- Opening Delimiter -

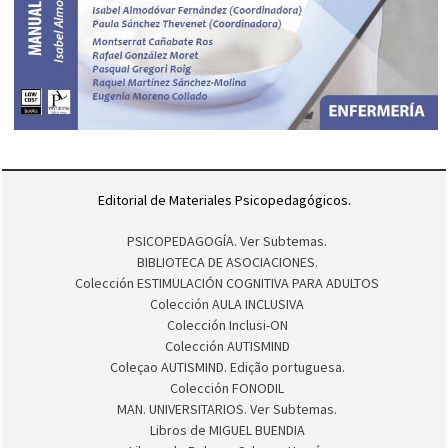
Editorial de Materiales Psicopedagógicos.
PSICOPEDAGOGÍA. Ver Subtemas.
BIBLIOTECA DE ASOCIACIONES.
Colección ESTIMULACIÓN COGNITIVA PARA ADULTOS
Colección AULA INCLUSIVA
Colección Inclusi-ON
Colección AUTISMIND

- Closing Delimiter -
- Opening Delimiter -

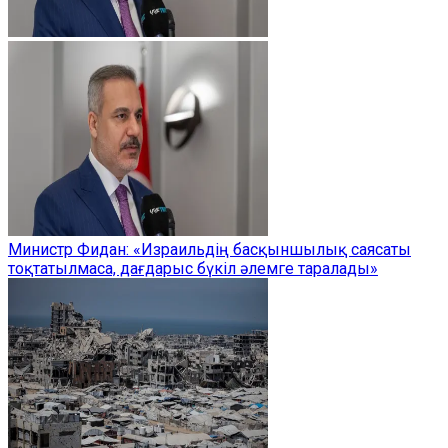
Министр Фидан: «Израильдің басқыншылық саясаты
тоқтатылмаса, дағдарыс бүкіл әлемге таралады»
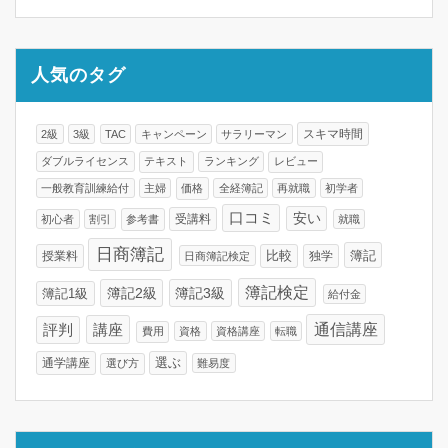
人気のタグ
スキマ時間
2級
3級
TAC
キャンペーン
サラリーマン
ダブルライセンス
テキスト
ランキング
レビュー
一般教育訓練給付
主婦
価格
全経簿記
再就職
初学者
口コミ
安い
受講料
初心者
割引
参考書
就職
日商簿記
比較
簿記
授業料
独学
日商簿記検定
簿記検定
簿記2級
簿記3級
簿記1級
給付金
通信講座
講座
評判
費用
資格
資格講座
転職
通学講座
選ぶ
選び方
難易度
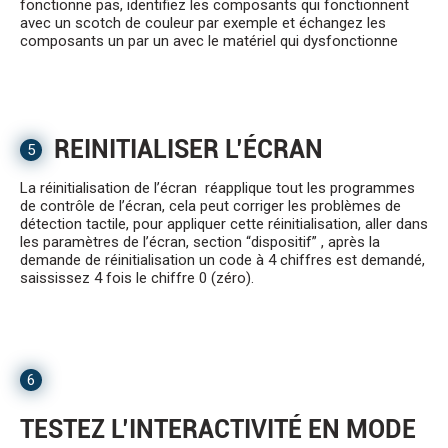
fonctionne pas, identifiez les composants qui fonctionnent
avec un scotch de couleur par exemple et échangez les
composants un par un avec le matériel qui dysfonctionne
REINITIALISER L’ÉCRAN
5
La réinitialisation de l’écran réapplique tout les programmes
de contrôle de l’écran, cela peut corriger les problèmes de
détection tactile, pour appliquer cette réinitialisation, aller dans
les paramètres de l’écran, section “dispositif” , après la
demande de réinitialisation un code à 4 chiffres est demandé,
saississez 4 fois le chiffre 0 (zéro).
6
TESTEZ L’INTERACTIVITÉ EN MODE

- Closing Delimiter -
- Opening Delimiter -

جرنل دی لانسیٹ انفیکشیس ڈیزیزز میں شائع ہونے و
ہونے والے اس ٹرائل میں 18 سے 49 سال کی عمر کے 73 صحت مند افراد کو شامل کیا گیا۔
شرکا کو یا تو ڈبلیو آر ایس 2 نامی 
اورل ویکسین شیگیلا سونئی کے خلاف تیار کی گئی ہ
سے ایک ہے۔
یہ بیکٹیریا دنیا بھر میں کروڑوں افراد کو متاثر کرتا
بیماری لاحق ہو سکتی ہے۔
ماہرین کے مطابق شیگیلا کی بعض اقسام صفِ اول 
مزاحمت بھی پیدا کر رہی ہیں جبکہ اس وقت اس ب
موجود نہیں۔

- Closing Delimiter -

### Exercise
Extract every line above that contains the word "réinitialisation".

### Answer to the exercise
La réinitialisation de l’écran réapplique tout les programmes
détection tactile, pour appliquer cette réinitialisation, aller dans
demande de réinitialisation un code à 4 chiffres est demandé,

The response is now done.